Aux termes de l'article 9.1 du contrat, il est prévu que chacune des deux parties peut y mettre fin à charge d'en prévenir l'autre partie par lettre recommandée avec accusé de réception en respectant un préavis de 6 mois.
Il apparaît que la SA Renault France Automobiles a parfaitement respecté ce formalisme et ce délai.
Par ailleurs, l'examen du chiffre d'affaires pour l'année 1996 fait effectivement apparaître une diminution des ventes de véhicules neufs sans que l'appelant justifie d'une conjoncture particulière ainsi qu'il le prétend.
En conséquence, le jugement sera confirmé en toutes ses dispositions.
Sur les frais irrépétibles
L'équité commande d'allouer à la SA Renault France Automobiles la somme de 2 000 euros au titre des dispositions de l'article 700 du nouveau Code de procédure civile.
Richard Corgna qui succombe supportera les entiers dépens.

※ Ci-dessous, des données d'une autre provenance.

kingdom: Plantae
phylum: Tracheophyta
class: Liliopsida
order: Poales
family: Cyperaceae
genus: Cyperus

Par ces motifs, LA COUR, statuant publiquement, contradictoirement, en dernier ressort et en matière civile, En la forme, reçoit Richard Corgna en son appel, Au fond, Le déboute de l'ensemble de ses demandes, Confirme le jugement du 13 mars 2000 en toutes ses dispositions, Y ajoutant, Condamne Richard Corgna à verser à la SA Renault France Automobiles la somme de 2 000 euros au titre des dispositions de l'article 700 du nouveau Code de procédure civile, Condamne Richard Corgna aux dépens qui seront recouvrés conformément aux dispositions de l'article 699 du nouveau Code de procédure civile.